Assigned task
Word for word, reproduce every line of the data below.
┌────────
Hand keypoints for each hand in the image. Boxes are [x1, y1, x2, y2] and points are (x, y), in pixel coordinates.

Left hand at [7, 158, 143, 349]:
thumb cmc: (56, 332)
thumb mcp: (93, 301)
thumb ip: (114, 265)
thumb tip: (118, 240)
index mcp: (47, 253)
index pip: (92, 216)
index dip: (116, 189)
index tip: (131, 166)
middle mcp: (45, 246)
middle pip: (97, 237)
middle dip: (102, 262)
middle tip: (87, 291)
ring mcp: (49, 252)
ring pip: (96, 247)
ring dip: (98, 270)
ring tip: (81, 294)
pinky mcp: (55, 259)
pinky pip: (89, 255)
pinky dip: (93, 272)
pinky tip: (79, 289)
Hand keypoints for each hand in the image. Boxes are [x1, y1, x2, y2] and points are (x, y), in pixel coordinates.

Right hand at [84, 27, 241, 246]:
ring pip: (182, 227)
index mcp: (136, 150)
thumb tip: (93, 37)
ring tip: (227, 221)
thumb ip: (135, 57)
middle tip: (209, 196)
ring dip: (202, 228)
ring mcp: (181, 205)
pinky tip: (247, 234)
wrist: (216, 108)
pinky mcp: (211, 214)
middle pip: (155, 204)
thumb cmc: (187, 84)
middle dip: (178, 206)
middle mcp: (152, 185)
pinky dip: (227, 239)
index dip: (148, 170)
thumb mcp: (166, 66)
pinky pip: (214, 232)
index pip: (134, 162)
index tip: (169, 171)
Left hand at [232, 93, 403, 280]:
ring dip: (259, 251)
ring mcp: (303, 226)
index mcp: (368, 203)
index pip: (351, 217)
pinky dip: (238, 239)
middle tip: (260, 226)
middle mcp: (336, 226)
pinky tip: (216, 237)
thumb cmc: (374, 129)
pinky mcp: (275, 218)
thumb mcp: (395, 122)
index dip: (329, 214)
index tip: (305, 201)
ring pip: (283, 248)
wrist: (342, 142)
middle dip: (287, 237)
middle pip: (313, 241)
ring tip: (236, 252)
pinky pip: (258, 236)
└────────
Answer box
Hand keypoints for each hand in the image. Boxes are [x1, y1, x2, y2] and points are (x, y), in pixel coordinates.

Left hand at [7, 158, 143, 349]:
thumb cmc: (56, 332)
thumb mcp: (93, 301)
thumb ip: (114, 265)
thumb tip: (118, 240)
index mcp: (47, 253)
index pip: (92, 216)
index dip: (116, 189)
index tip: (131, 166)
middle mcp: (45, 246)
middle pip: (97, 237)
middle dip: (102, 262)
middle tip: (87, 291)
ring mcp: (49, 252)
ring pip: (96, 247)
ring dip: (98, 270)
ring tip: (81, 294)
pinky mcp: (55, 259)
pinky pip: (89, 255)
pinky dip: (93, 272)
pinky tip: (79, 289)
Hand keypoints for each hand in the image. Boxes are [x1, y1, x2, y2] and points are (x, y), in pixel coordinates.

Right hand at [84, 27, 241, 246]:
ring pip: (182, 227)
index mcp: (136, 150)
thumb tip: (93, 37)
ring tip: (227, 221)
thumb ip: (135, 57)
middle tip: (209, 196)
ring dip: (202, 228)
ring mcp: (181, 205)
pinky tip: (247, 234)
wrist: (216, 108)
pinky mcp: (211, 214)
middle pip: (155, 204)
thumb cmc: (187, 84)
middle dip: (178, 206)
middle mcp: (152, 185)
pinky dip: (227, 239)
index dip: (148, 170)
thumb mcp: (166, 66)
pinky pip: (214, 232)
index pip: (134, 162)
index tip: (169, 171)
Left hand at [232, 93, 403, 280]:
ring dip: (259, 251)
ring mcp: (303, 226)
index mcp: (368, 203)
index pip: (351, 217)
pinky dip: (238, 239)
middle tip: (260, 226)
middle mcp: (336, 226)
pinky tip: (216, 237)
thumb cmc: (374, 129)
pinky mcp: (275, 218)
thumb mcp: (395, 122)
index dip: (329, 214)
index tip: (305, 201)
ring pip: (283, 248)
wrist: (342, 142)
middle dip: (287, 237)
middle pip: (313, 241)
ring tip: (236, 252)
pinky pip: (258, 236)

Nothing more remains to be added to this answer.